When my Southwest flight out of Lubbock was canceled this afternoon, I was disappointed, but not surprised. A late winter storm had dropped a few inches of snow and ice over the south plains, causing school cancelations and numerous delays. The entire airport was shut down yesterday along with the stretch of interstate between Lubbock and Amarillo. So it made sense that crews were still battling the after-effects today.
I quickly rebooked for the only remaining flight out, the last one of the day. The biggest impact was to my priority boarding status. I usually purchase a “Business Select” ticket on Southwest in order to take advantage of the early seating. Being among the first to board allows me to locate an aisle seat toward the front of the plane, so I can stretch my long legs and get off quickly in order to make a connecting flight. Having to rebook for a later flight meant these tickets were no longer available. I was left with boarding passes in the “B” group – not terrible, but not ideal, and certainly not what I’d paid for.
The first leg into Dallas was uneventful, I even managed to nab an aisle seat on the coveted exit row. But it was the lead up to the next leg where Southwest let me down. A few minutes before boarding, the gate attendant announced that boarding group upgrades were available for a slight fee. I approached the counter, hopeful that my purchase of a higher-priced fare on an earlier flight would warrant an easy upgrade. But after consulting the computer for a few minutes, I was informed that because I was in the middle of a two-legged trip, “the system” would not allow them to print a revised boarding pass. The otherwise helpful employee was prevented from providing a satisfying service experience by the limitations of her company’s technology.
Frustrated, I waited for my turn to board with the “B” group. But the boarding pass I handed over was thrust back in front of me. “Your printer must be messed up. It can’t read this boarding pass. You’ll have to go see them at the counter.” I stared at this gentleman in disbelief as he looked past me to the next traveler. No second attempt to scan the document. No manual entry on the keyboard. Dispite the fact that my first boarding pass had scanned successfully in Lubbock, this issue was now my problem. So I trudged back over to the counter losing my place in line and any hope of a decent seat.
A customer’s perception of an organization is a mash-up of every experience, good and bad, that they’ve ever had with them. Any given negative interaction isn’t likely to make or break the relationship between company and customer, but they add up. And certain ones have a longer shelf-life and, therefore, more weight in the customer’s mind.
Service failures happen all the time. But in my book, the worst ones are those where, as a customer, I feel like I’ve done everything in my power to help the company provide me with an excellent experience. Failures of this type don’t just feel like poor service, they feel like injustice. And it’s hard to get over the feeling you’ve been done wrong.
So here are some tips to avoid creating feelings of injustice due to a service failure.
– Don’t allow policy or technology to keep well-intentioned employees from assisting customers.
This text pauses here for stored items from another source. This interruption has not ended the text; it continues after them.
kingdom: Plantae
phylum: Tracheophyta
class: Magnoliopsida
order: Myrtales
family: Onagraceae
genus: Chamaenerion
Despite anything written in a manual or programmed into the computer, my gate attendant should have been able to make a phone call and get assistance in oredr to provide me with a boarding pass equivalent to the one I paid for.
– Make sure employees understand that customers aren’t at fault – even if they are. My printer isn’t “messed up.” Another boarding pass I printed at the same time scanned flawlessly in Lubbock. But even had the problem been caused by my equipment, having it announced in front of other passengers does nothing to enhance the experience.
– Acknowledge the customer’s frustration. Even after explaining and pleading my case, the only thing I received was a weak “sorry.” How about a few drink coupons or extra rewards points for my trouble? In cases where you can’t rectify the issue, at least show the customer you care by doing something to try and make amends. As things stand, I don’t even know if I’ll get refunded the difference in ticket price. It’s on my shoulders to track that down as well.
Southwest typically does a great job, and they’re still my first choice (albeit often my only choice) when I fly. They have numerous awards to illustrate their dedication to customer service. But today’s experience showed me that even the best trip up sometimes. I’ll try to remain mindful of this when evaluating the service efforts of my own organization.